Teks yang Disediakan —
ARTI, FUNGSI, DAN KEDUDUKAN
1. Arti :
Secara
esensial Nilai Dasar Pergerakan ini adalah suatu sublimasi nilai ke-Islaman dan
ke-Indonesiaan dengan kerangka pemahaman keagamaan Ahlussunnah wal jama’ah yang
menjiwai berbagai aturan, memberi arah dan mendorong serta penggerak
kegiatan-kegiatan PMII. Sebagai pemberi keyakinan dan pembenar mutlak, Islam
mendasari dan menginspirasi Nilai Dasar Pergerakan ini meliputi cakupan aqidah,
syari’ah dan akhlak dalam upaya kita memperoleh kesejahteraan hidup di dunia
dan akhirat. Dalam upaya memahami, menghayati dan mengamalkan Islam tersebut,
PMII menjadikan Ahlussunnah wal jama’ah sebagai pemahaman keagamaan yang paling
benar.
2.
Fungsi :
i.
Landasan berpijak:
Bahwa
NDP menjadi landasan setiap gerak langkah dan kebijakan yang harus dilakukan.
ii.
Landasan berpikir :
Bahwa
NDP menjadi landasan pendapat yang dikemukakan terhadap persoalan-persoalan
yang dihadapi.

Tugas Singkat 1 — Salin dengan tepat baris-baris data di bawah, mulai dari baris yang memuat "red square at" sampai dengan baris yang memuat "black diamond at". Jangan sertakan gambar dalam jawaban Anda.
Tugas Singkat 2 — Teruskan teks tentang Nilai Dasar Pergerakan PMII mulai setelah kalimat terakhirnya.

Baris yang Disediakan —

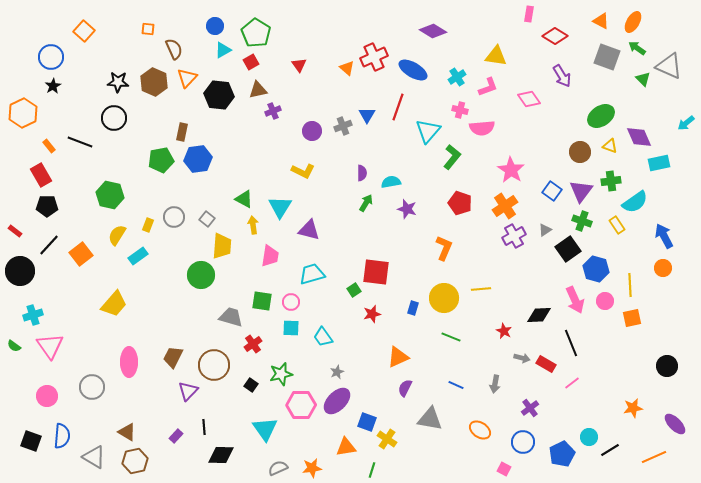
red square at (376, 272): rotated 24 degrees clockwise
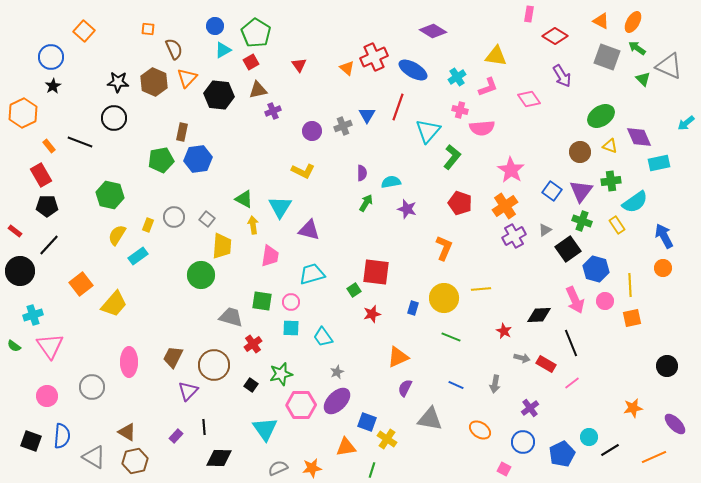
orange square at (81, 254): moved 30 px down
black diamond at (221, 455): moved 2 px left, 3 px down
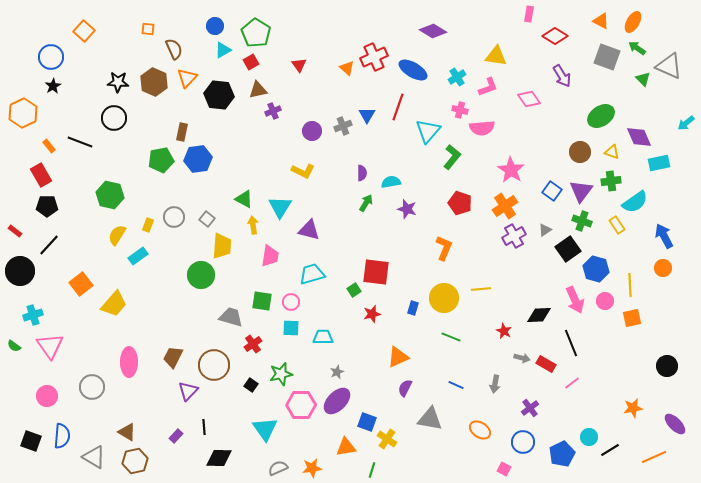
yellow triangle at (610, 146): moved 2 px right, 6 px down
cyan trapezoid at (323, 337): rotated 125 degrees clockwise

==

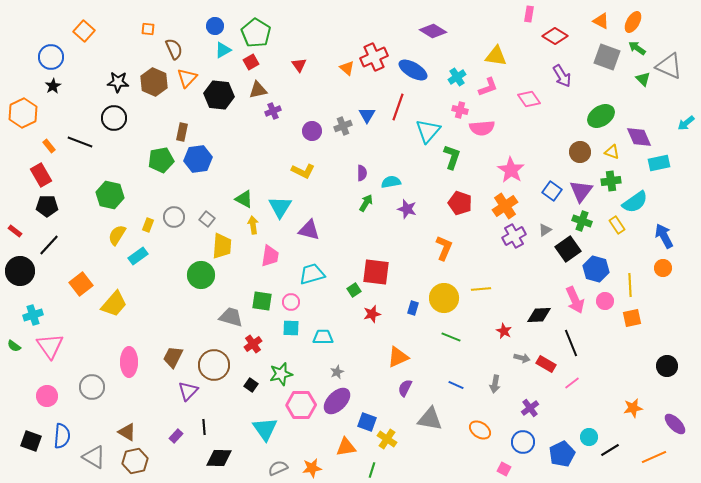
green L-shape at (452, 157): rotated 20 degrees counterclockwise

Jawaban 1 —
red square at (376, 272): rotated 24 degrees clockwise
orange square at (81, 254): moved 30 px down
black diamond at (221, 455): moved 2 px left, 3 px down

Jawaban 2 —
iii.
Sumber motivasi :
Bahwa
NDP menjadi pendorong kepada anggota untuk berbuat dan bergerak sesuai dengan
nilai yang terkandung di dalamnya.
3. Kedudukan
:
i.
Rumusan nilai-nilai yang seharusnya dimuat dan menjadi aspek ideal
dalam berbagai aturan dan kegiatan PMII.
ii.
Landasan dan dasar pembenar dalam berpikir, bersikap, dan
berprilaku.
RUMUSAN NILAI DASAR PERGERAKAN
1. TAUHID :
Meng-Esakan
Allah SWT, merupakan nilai paling asasi yang dalam sejarah agama samawi telah
terkandung sejak awal keberadaan manusia.
Allah
adalah Esa dalam segala totalitas, dzat, sifat-sifat, dan
perbutan-perbuatan-Nya. Allah adalah dzat yang fungsional. Allah menciptakan,
memberi petunjuk, memerintah, dan memelihara alam semesta ini. Allah juga
menanamkan pengetahuan, membimbing dan menolong manusia. Allah Maha Mengetahui,
Maha Menolong, Maha Bijaksana, Hakim, Maha Adil, dan Maha Tunggal. Allah Maha
Mendahului dan Maha Menerima segala bentuk pujaan dan penghambaan.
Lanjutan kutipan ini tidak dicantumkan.